Лицо Садека окаменело:

— У тебя грязный рот, дитя. Я лишь стараюсь отыскать факты в этой ситуации, а тебе следует спросить себя, поможет ли подобное неуважение твоим интересам. — Он секунду помолчал и продолжил, но уже не столь резко: — У тебя действительно было настолько плохое детство рядом с ней? Ты думаешь, что все ее поступки основаны на стремлении к власти? Или она все-таки любит тебя? — Пауза. — Ты должна понять, что мне нужны ответы на эти вопросы. Прежде чем я смогу понять, какое решение станет правильным.

— Моя мать… — Эмбер смолкла. Взвихрились облачка извлеченных из памяти воспоминаний. Они растеклись в пространстве вокруг ее разума, подобно хвосту кометы, струящемуся из ее сознания. Вызвав сложные сетевые анализаторы и классификационные фильтры, она превратила воспоминания в материализованные образы и сбросила их в крошечные мозги веб-камеры, чтобы имам смог их увидеть. Некоторые воспоминания были настолько болезненными, что Эмбер закрыла глаза. Мать в полной офисной боевой раскраске склоняется к ней, обещая взять ее с собой в церковь, чтобы преподобный Бичинт молитвами изгнал из нее дьявола. Мать говорит Эмбер, что они снова переезжают — внезапно, бросив школу и друзей, которых Эмбер начинала робко любить. Мать застает ее во время телефонного разговора с отцом, ломает телефон и хлещет ее проводом. Мать за кухонным столом, заставляет ее есть… — Моя мать любит контроль.

— А-а… — Выражение лица Садека стало отрешенным. — Значит, вот какие чувства ты к ней испытываешь? И давно у тебя такое количество… нет, прости, что спросил. Ты, несомненно, разбираешься в имплантах. А твои бабушка и дедушка знают? Ты с ними разговаривала?

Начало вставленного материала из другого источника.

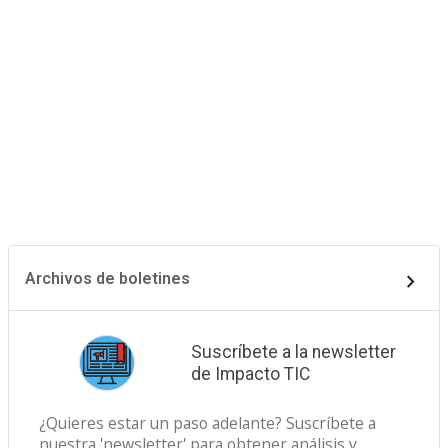
Archivos de boletines
Suscríbete a la newsletter
de Impacto TIC
¿Quieres estar un paso adelante? Suscríbete a
nuestra 'newsletter' para obtener análisis y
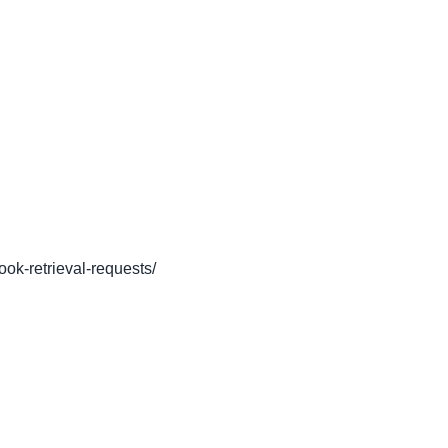
book-retrieval-requests/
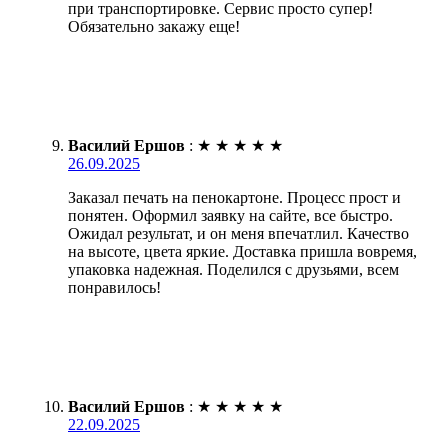
при транспортировке. Сервис просто супер!
Обязательно закажу еще!
Василий Ершов
:
★
★
★
★
★
26.09.2025
Заказал печать на пенокартоне. Процесс прост и
понятен. Оформил заявку на сайте, все быстро.
Ожидал результат, и он меня впечатлил. Качество
на высоте, цвета яркие. Доставка пришла вовремя,
упаковка надежная. Поделился с друзьями, всем
понравилось!
Василий Ершов
:
★
★
★
★
★
22.09.2025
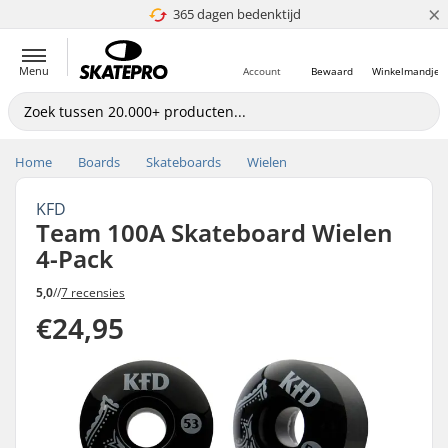
×
365 dagen bedenktijd
4.8 van 5
Menu
Account
Bewaard
Winkelmandje
Home
Boards
Skateboards
Wielen
KFD
Team 100A Skateboard Wielen
4-Pack
5,0
//
7 recensies
€24,95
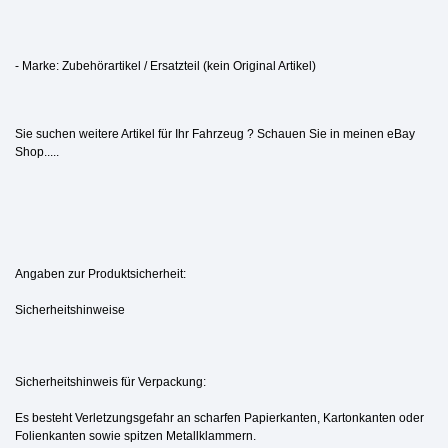
- Marke: Zubehörartikel / Ersatzteil (kein Original Artikel)
Sie suchen weitere Artikel für Ihr Fahrzeug ? Schauen Sie in meinen eBay
Shop.....
Angaben zur Produktsicherheit:
Sicherheitshinweise
Sicherheitshinweis für Verpackung:
Es besteht Verletzungsgefahr an scharfen Papierkanten, Kartonkanten oder
Folienkanten sowie spitzen Metallklammern.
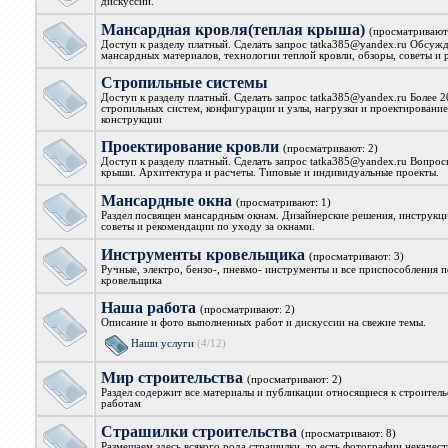
дискуссии.
Мансардная кровля(теплая крыша)
(просматривают
Доступ к разделу платный. Сделать запрос tatka385@yandex.ru Обсуж
мансардных материалов, технологии теплой кровли, обзоры, советы и
Стропильные системы
Доступ к разделу платный. Сделать запрос tatka385@yandex.ru Более 
стропильных систем, конфигурации и узлы, нагрузки и проектирование
конструкции
Проектирование кровли
(просматривают: 2)
Доступ к разделу платный. Сделать запрос tatka385@yandex.ru Вопрос
крыши. Архитектура и расчеты. Типовые и индивидуальные проекты.
Мансардные окна
(просматривают: 1)
Раздел посвящен мансардным окнам. Дизайнерские решения, инструкци
советы и рекомендации по уходу за окнами.
Инструменты кровельщика
(просматривают: 3)
Ручные, электро, бензо-, пневмо- инструменты и все приспособления 
кровельщика
Наша работа
(просматривают: 2)
Описание и фото выполненных работ и дискуссии на свежие темы.
Наши услуги
(4/12)
Мир строительства
(просматривают: 2)
Раздел содержит все материалы и публикации относящиеся к строител
работам
Страшилки строительства
(просматривают: 8)
Размещаем здесь всякого рода страшилки, то есть фотографии некачес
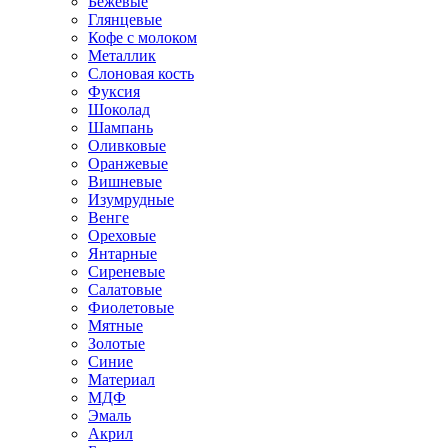
Бежевые
Глянцевые
Кофе с молоком
Металлик
Слоновая кость
Фуксия
Шоколад
Шампань
Оливковые
Оранжевые
Вишневые
Изумрудные
Венге
Ореховые
Янтарные
Сиреневые
Салатовые
Фиолетовые
Мятные
Золотые
Синие
Материал
МДФ
Эмаль
Акрил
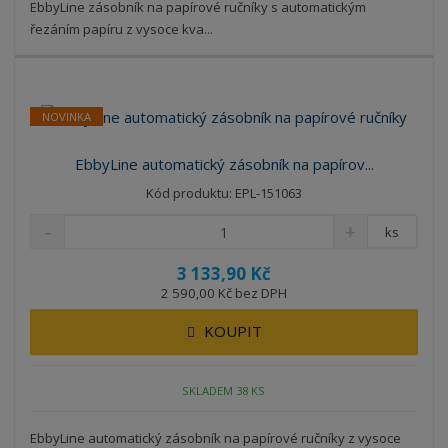
EbbyLine zásobník na papírové ručníky s automatickým
řezáním papíru z vysoce kva...
NOVINKA
EbbyLine automatický zásobník na papírov...
Kód produktu: EPL-151063
ks
3 133,90 Kč
2 590,00 Kč bez DPH
KOUPIT
SKLADEM 38 KS
EbbyLine automatický zásobník na papírové ručníky z vysoce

— Мои бабушка и дедушка? — Эмбер едва не фыркнула. — Родители матери умерли. Родители отца еще живы, но не общаются с ним — им нравится моя мать. А меня они считают отродьем. Я знаю кое-какие мелочи — их налоговые хитрости и покупательские профили. Потому что уже с четырех лет умею добывать информацию. Я устроена не так, как маленькие девочки во времена их детства, а они этого не понимают. Вы ведь знаете, что старики нас просто не выносят? Некоторые церкви зарабатывают только на том, что проводят обряды экзорцизма по просьбам взрослых, которые думают, что их дети одержимы дьяволом.

— Что ж… — Садек снова рассеянно потеребил бороду. — Должен сказать, что мне следует еще многое выяснить. Но ты ведь знаешь, что твоя мать приняла ислам? А это означает, что ты тоже мусульманка. По закону родители имеют право выступать от твоего имени, пока ты не станешь взрослой.

— Я не мусульманка. — Эмбер уставилась на экран. — И я не ребенок. — Нити в ее голове стали сближаться, что-то пугающе нашептывая где-то позади глаз. Голова внезапно распухла от идей — тяжелых, как камень, и старых, как время. — Я никому не принадлежу. Что говорит ваш закон о людях, которые родились с имплантами? Что он говорит о тех, кто хочет жить вечно? Я не верю ни в какого бога, господин судья. Я не верю в любые пределы и ограничения. И мать не может — физически — заставить меня сделать то, чего мне делать не хочется, и уж точно не может говорить от моего имени.

— Что ж, я должен все обдумать. — Их взгляды встретились. Лицо у него стало задумчивым, как у врача, устанавливающего диагноз. — Вскоре я вызову тебя снова. А пока запомни: если захочешь побеседовать, я к твоим услугам. И если я могу что-либо сделать, чтобы смягчить твою боль, буду искренне рад. Да пребудет мир с тобой и с теми, кто тебе дорог.